The stigma attached to translations tends to dictate that they shouldn’t be considered for their own merits, but instead be judged according to how true they are to the original piece. This is the environment in which the one-eyed monster that is the “literal” translation rears its head. In relation to this, Wilson’s talk serves as a monument to a class offered last semester that worked to fight against this cyclops of accurate representation. The class was taught by both Professor Rachel Friedman of the Greek and Roman Studies Department and Professor Ronald Patkus from Special Collections. They set out with the goal of teaching “The Odyssey” in English slowly and through its various textual incarnations. As a capstone project, each student was assigned a different English version of “The Odyssey” and had to write about what set it apart from other English versions.
On display in the library are the many versions of “The Odyssey” that Vassar has in its collection, and above them are blurbs that these students wrote about the various editions. The students of this class will likely have a very rewarding experience of attending this talk, given their familiarity with English translations of “The Odyssey”; through this exhibit, Professors Friedman and Patkus have worked to help make this knowledge of English translation of “The Odyssey” common parlance.
When asked about what guided the study of English versions of “The Odyssey,” Professor Friedman indicated that these translations represents a wealth of built-up knowledge, ripe with areas of potential study. Friedman stated, “It’s not that often we get to study a text with such a long history.” At first glance, this statement appears quite obvious, but when taken with the fact that this class was concerned with English translations of the book, we realize that “The Odyssey” isn’t just a book with a long history, but one with many long histories.
What the exhibit hopes to elucidate for campus is the idea that every translation has merit in its own right, and that translations are should be considered subjective works of art just as much as the original pieces they translate. Indeed, if there is any keyword that can be used to define the class, the talk and the exhibit about Homer’s epic poem, it would be the word “translation,” considering that it comes from the Latin verb translatione, which means “to carry over.” Surprisingly, the Greek word from which English derives the word “metaphor” is an analogue for the Latin translatione: that is, translations and metaphors are literally and linguistically linked to each another.

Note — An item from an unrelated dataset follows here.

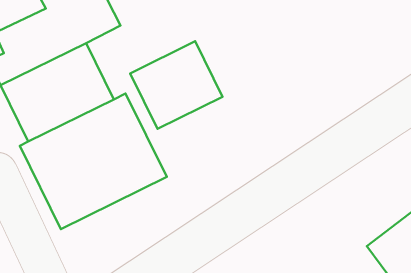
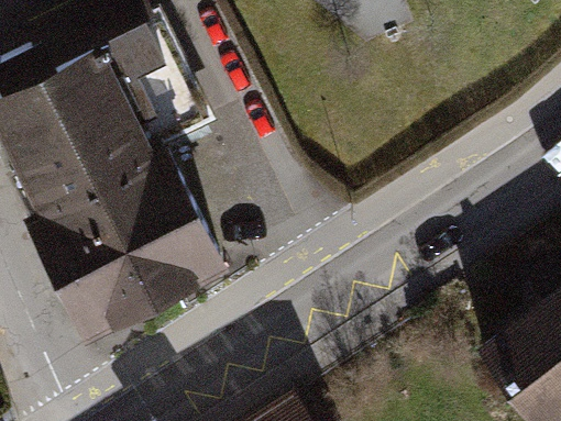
building: [130,41,222,129] -> none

To make the assumption that translations and translators are somehow removed from the creative process is to commit a cardinal sin of the arts— that of discarding a piece of art without due consideration; of judging something by its cover. Regarding the exhibition, Professor Friedman elucidates, “I hope it forces us to think in a way that the translation is figurative too.” The exhibit shows us why we shouldn’t think of Wilson’s talk as simply a lecture justifying her “radical” and challenging translation—as the New York Times’ articles would have us believe—but that we should see it as an artist giving us a window into her mind.